Pick up the page on managing large repositories in GitLab after its last sentence and carry it on in the same style.

**Document extract:**
------------------------
Managing large repositories (FREE SELF)

GitLab, like any Git based system, is subject to similar performance restraints when it comes to large repositories that size into the gigabytes.

In the following sections, we detail several best practices for improving performance with these large repositories on GitLab.

Large File System (LFS)

It's strongly recommended in any Git system that binary or blob files (for example, packages, audio, video, or graphics) are stored as Large File Storage (LFS) objects. With LFS, the objects are stored externally, such as in Object Storage, which reduces the number and size of objects in the repository. Storing objects in external Object Storage can improve performance.

To analyze if a repository has large objects, you can use a tool like git-sizer for detailed analysis. This tool shows details about what makes up the repository, and highlights any areas of concern. If any large objects are found, you can then remove them with a tool such as git filter-repo.

For more information, refer to the Git LFS documentation.

Gitaly Pack Objects Cache

Gitaly, the service that provides storage for Git repositories, can be configured to cache a short rolling window of Git fetch responses. This is recommended for large repositories as it can notably reduce server load when your server receives lots of fetch traffic.

Refer to the Gitaly Pack Objects Cache for more information.

Reference Architectures

Large repositories tend to be found in larger organisations with many users. The GitLab Quality and Support teams provide several Reference Architectures that are the recommended way to deploy GitLab at scale.

In these types of setups it's recommended that the GitLab environment used matches a Reference Architecture to improve performance.

Gitaly Cluster

Gitaly Cluster can notably improve large repository performance as it holds multiple replicas of the repository across several nodes. As a result, Gitaly Cluster can load balance read requests against those repositories and is also fault-tolerant.
------------------------
**Stored dataset items:**
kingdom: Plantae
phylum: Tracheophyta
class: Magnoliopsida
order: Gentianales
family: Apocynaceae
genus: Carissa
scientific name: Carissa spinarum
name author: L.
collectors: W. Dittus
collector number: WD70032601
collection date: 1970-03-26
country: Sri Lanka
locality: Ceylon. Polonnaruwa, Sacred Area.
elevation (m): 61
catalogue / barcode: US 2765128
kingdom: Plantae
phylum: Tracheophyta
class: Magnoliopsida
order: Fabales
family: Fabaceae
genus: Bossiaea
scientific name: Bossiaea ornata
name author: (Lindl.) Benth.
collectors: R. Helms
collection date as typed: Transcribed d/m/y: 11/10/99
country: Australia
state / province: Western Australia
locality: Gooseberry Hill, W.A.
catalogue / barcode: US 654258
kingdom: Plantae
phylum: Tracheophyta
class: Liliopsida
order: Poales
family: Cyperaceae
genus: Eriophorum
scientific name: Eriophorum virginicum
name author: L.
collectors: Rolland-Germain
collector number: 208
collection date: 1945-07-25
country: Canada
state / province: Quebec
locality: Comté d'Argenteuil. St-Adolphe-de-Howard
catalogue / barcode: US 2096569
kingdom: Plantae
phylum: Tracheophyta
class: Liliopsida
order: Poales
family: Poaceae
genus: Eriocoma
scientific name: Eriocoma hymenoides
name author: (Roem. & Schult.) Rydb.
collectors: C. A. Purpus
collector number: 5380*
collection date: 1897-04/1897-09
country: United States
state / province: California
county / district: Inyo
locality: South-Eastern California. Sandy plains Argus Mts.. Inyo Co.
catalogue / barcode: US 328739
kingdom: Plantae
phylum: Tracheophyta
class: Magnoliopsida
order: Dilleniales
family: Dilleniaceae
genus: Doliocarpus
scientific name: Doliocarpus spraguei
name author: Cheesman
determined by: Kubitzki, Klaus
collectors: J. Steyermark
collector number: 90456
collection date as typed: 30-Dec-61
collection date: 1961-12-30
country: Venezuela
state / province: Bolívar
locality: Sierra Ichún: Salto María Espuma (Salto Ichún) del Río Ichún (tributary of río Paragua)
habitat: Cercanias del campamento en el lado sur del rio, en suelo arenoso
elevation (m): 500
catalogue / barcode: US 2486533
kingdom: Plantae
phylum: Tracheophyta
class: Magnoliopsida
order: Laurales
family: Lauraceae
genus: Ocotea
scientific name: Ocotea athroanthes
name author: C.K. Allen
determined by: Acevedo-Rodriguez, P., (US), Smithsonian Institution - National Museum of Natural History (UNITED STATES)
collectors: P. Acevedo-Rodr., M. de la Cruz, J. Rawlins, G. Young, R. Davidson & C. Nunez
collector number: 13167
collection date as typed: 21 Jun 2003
------------------------
**Answer to the exercise:**
It's recommended for large repositories, however, Gitaly Cluster is a large solution with additional complexity of setup, and management. Refer to the Gitaly Cluster documentation for more information, specifically the Before deploying Gitaly Cluster section.

Keep GitLab up to date

Performance improvements and fixes are added continuously in GitLab. As such, it's recommended you keep GitLab updated to the latest version where possible to benefit from these.

Reduce concurrent clones in CI/CD

Large repositories tend to be monorepos. This in turn typically means that these repositories get a lot of traffic not only from users, but from CI/CD.

CI/CD loads tend to be concurrent as pipelines are scheduled during set times. As a result, the Git requests against the repositories can spike notably during these times and lead to reduced performance for both CI and users alike.

When designing CI/CD pipelines, it's advisable to reduce their concurrency by staggering them to run at different times, for example, a set running at one time, and another set running several minutes later.

There's several other actions that can be explored to improve CI/CD performance with large repositories. Refer to the Runner documentation for more information.